Krause Haare, schlaffe Zungen, irre Blicke: Beim "Ugliest Dog Contest" werben besonders hässliche Hunde um die Gunst des Publikums. Gewonnen hat einer, der gar nicht so unansehnlich ist.

Hässlichster Hund der Welt

Seit 28 Jahren werden im kalifornischen Petaluma die hässlichsten Hunde der Welt gekürt. Die Gewinnerin 2017 heißt Martha, ein Mastino Napoletano. Besitzerin Shirley Zindler gewann 1500 Dollar, eine Trophäe und einen Flug nach New York, wo Martha erneut der Welt präsentiert werden soll.
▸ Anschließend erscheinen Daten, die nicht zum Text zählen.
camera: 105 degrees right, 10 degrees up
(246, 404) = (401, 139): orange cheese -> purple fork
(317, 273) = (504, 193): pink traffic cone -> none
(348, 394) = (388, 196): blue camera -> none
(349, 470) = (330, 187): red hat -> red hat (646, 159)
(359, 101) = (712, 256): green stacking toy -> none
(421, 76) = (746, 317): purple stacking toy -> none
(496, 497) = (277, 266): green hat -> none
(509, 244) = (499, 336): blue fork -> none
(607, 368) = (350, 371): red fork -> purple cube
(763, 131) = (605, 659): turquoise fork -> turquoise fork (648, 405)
Die einst blinden Augen sind dunkel gerötet, das Maul hängt traurig nach unten, das Fell wirft Falten: Eine klassische Schönheit ist Martha wirklich nicht. Doch gerade das zeichnet die Mastino-Napoletano-Hündin aus. Nun hat die drei Jahre alte Martha den Titel als "hässlichster Hund der Welt" abgeräumt.
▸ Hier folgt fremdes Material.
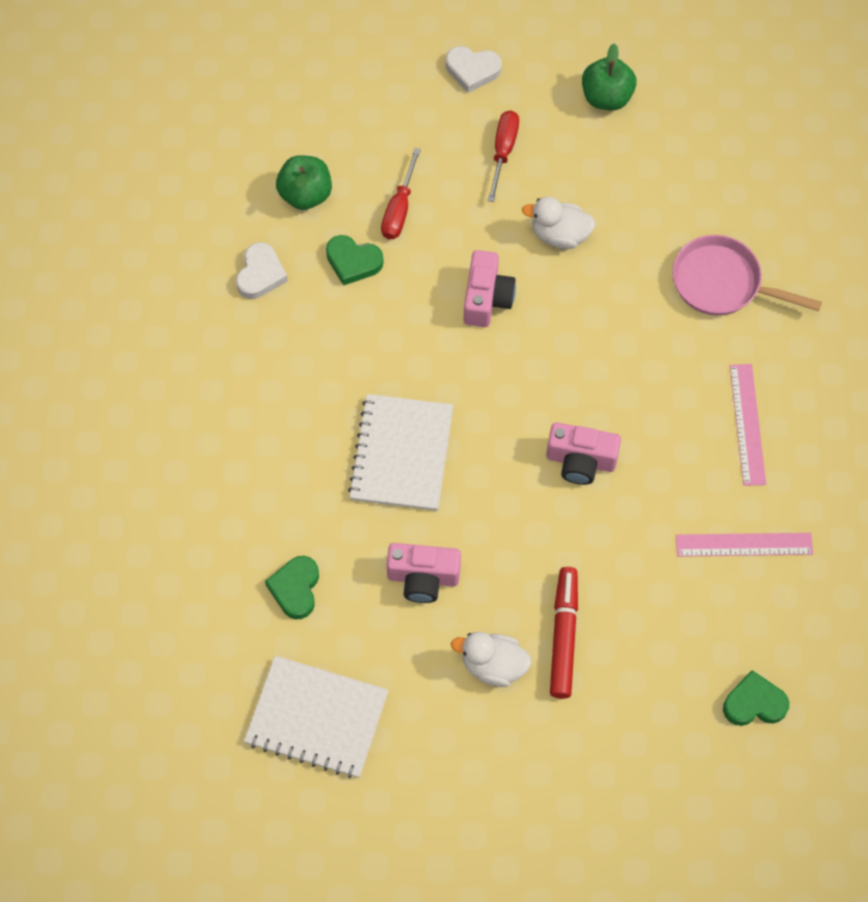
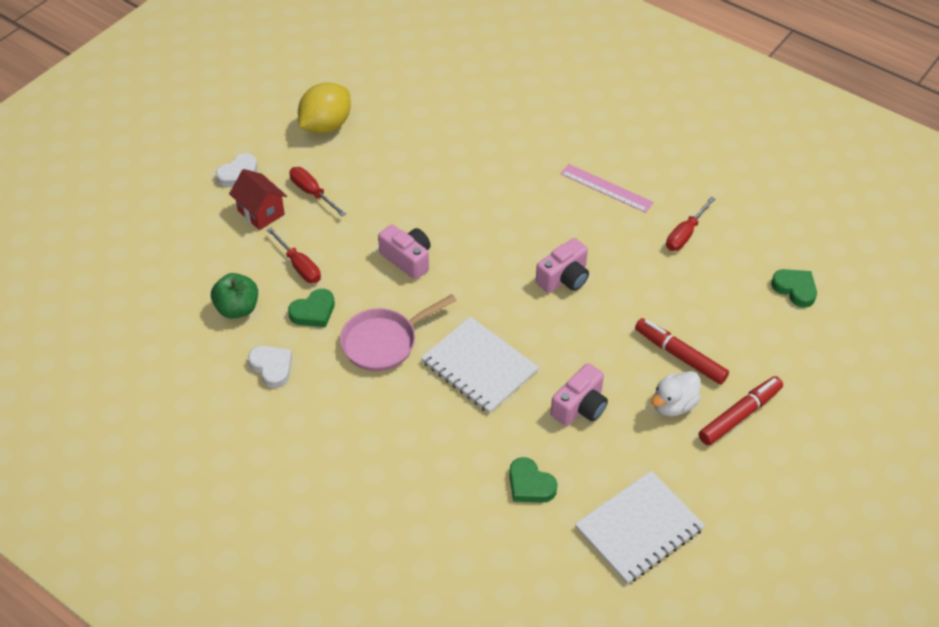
camera: 55 degrees left, 15 degrees down
(439, 126) = (261, 212): none -> red house
(529, 738) = (739, 415): none -> red marker
(559, 235) = (398, 199): white duck -> none
(606, 97) = (326, 126): green apple -> yellow lemon
(722, 283) = (502, 146): pink pan -> pink pan (384, 342)
(744, 544) = (685, 234): pink ruler -> red screwdriver
(754, 703) = (795, 289): green heart -> green heart turned 105 degrees clockwise

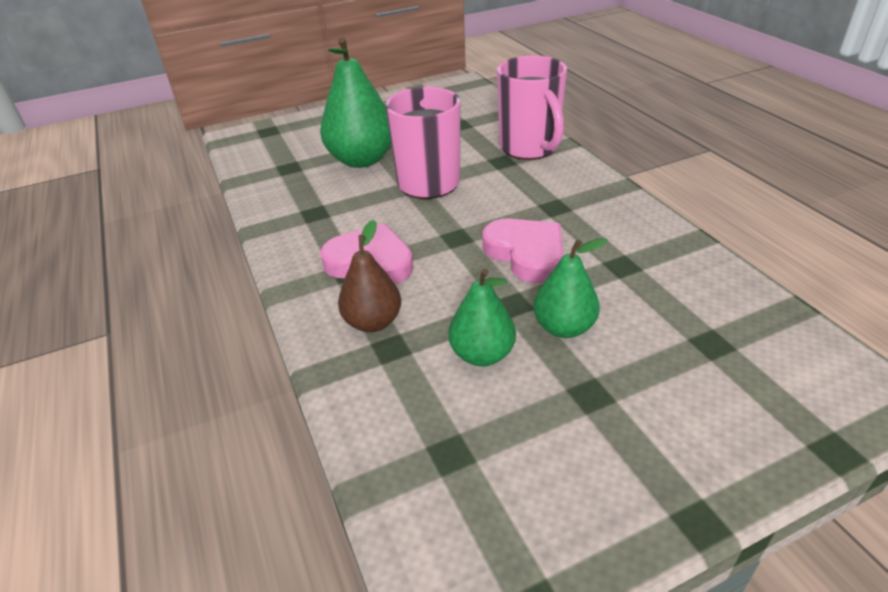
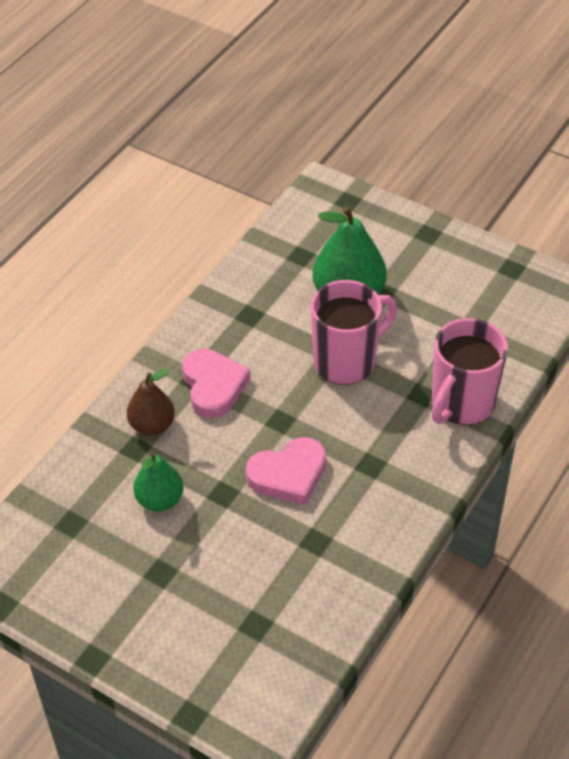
camera: 55 degrees right, 10 degrees up
(526, 254) = (288, 474): pink heart -> pink heart turned 45 degrees clockwise
(564, 327) = (216, 533): green pear -> none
Wie jedes Jahr sind es äußerst zwielichtig aussehende Vierbeiner, die im skurrilen Hässlichkeitswettbewerb im kalifornischen Petaluma gegeneinander antreten. Scamp mit den krausen Rasta-Haaren etwa, oder Rascal Deux, ein nacktes, teils zahnloses Vieh mit schiefem Gesicht und ziemlich irrem Blick. Oder Chase, ein Chinesischer Schopfhund mit grauen Zotteln im Gesicht und schlaffer, seitlich hängender Zunge.
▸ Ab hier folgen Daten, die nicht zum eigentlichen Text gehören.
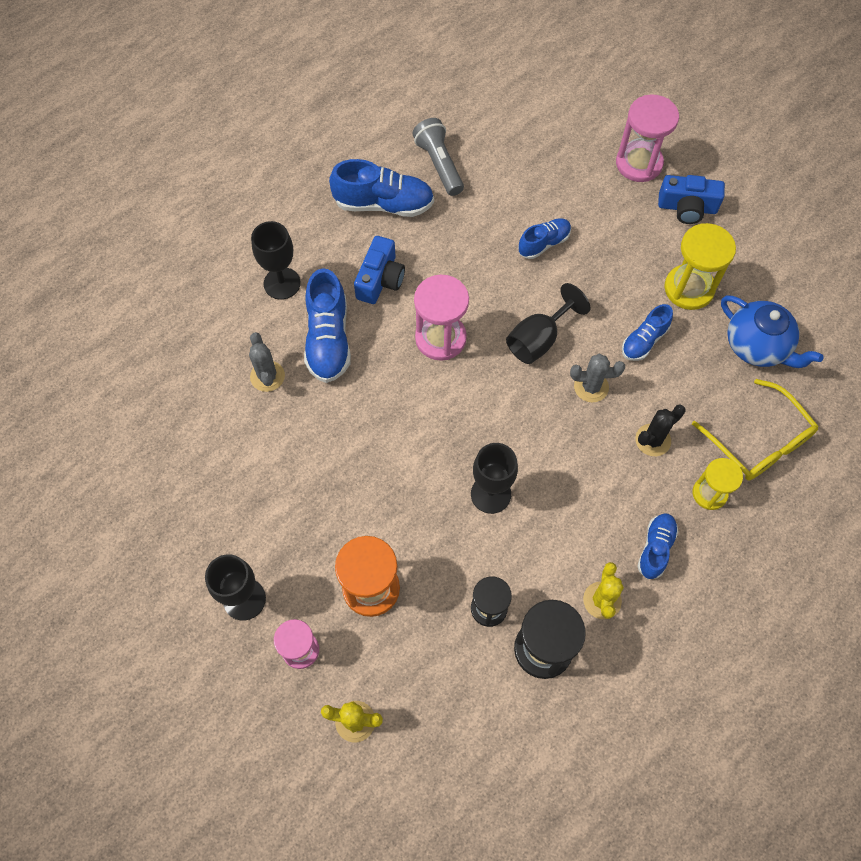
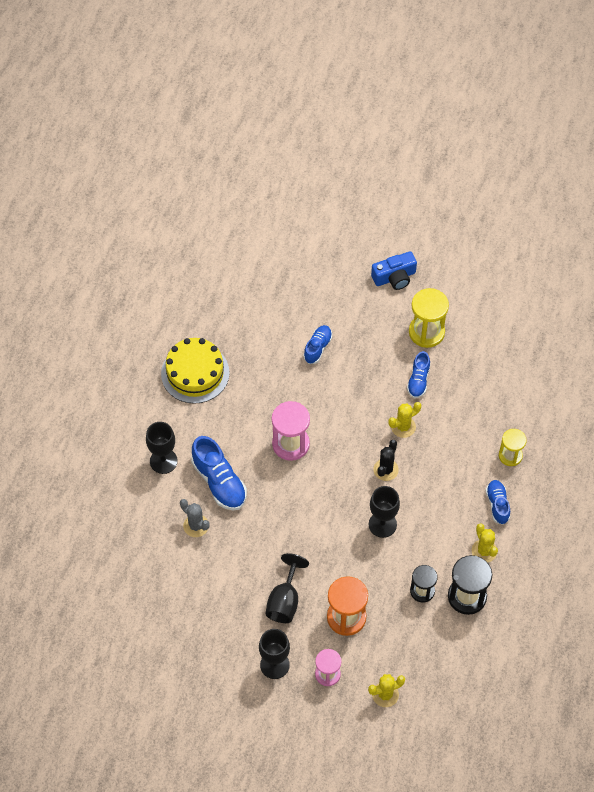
camera: 30 degrees left, 5 degrees down
(380, 279) = (227, 425): blue camera -> none
(383, 204) = (195, 373): blue shoe -> yellow cake
(439, 164) = (214, 326): grey flashlight -> none
(538, 339) = (353, 413): black goblet -> black goblet (285, 601)
(591, 387) = (403, 427): grey cactus -> yellow cactus
(639, 163) = (346, 261): pink hourglass -> none
(653, 440) = (459, 440): black cactus -> black cactus (385, 470)
(757, 346) = (488, 349): blue teapot -> none
(759, 441) = (521, 409): yellow glasses -> none

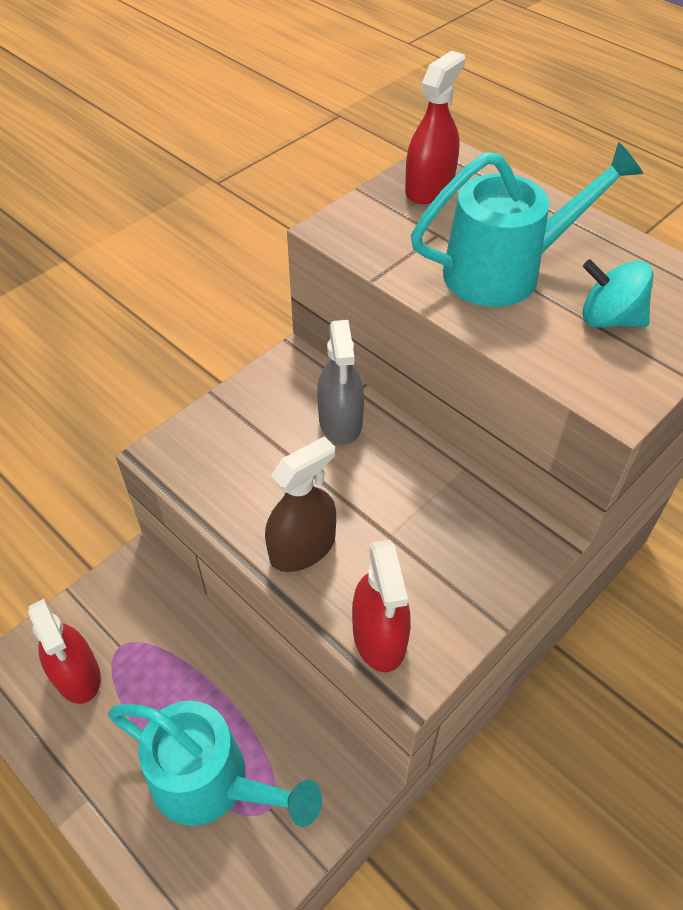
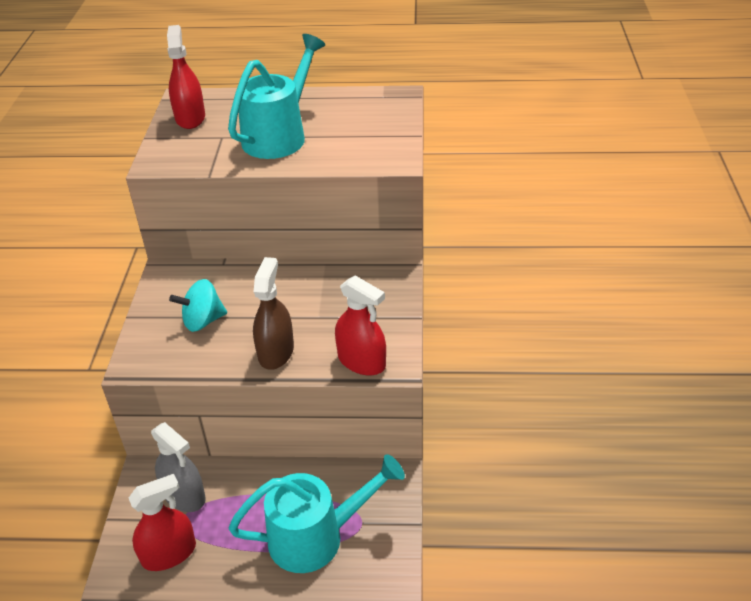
camera: 40 degrees left, 10 degrees down
(77, 675) = (169, 553): red spray bottle -> red spray bottle turned 45 degrees counterclockwise
(340, 421) = (230, 283): grey spray bottle -> grey spray bottle (184, 495)
(609, 319) = (355, 130): turquoise spinning top -> turquoise spinning top (203, 321)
Persönlichkeit, Auftritt und die Reaktion des Publikums sind in der seit 28 Jahren ausgetragenen Veranstaltung auf einem Jahrmarkt entscheidend. Die Tiere dürfen für den Wettbewerb äußerlich in keiner Weise verändert werden. Sie laufen auf einem roten Teppich vor und werden auf der Bühne dem Publikum vorgestellt, Juroren vergeben Punkte.

Martha siegte vor allem, weil sie beim Publikum super ankam und lautstark bejubelt wurde. Die Hündin tritt damit die Nachfolge von Sweepee Rambo an. Die Mischung aus einem chinesischen Schopfhund und einem Chihuahua hatte den Wettbewerb im vergangenen Jahr gewonnen.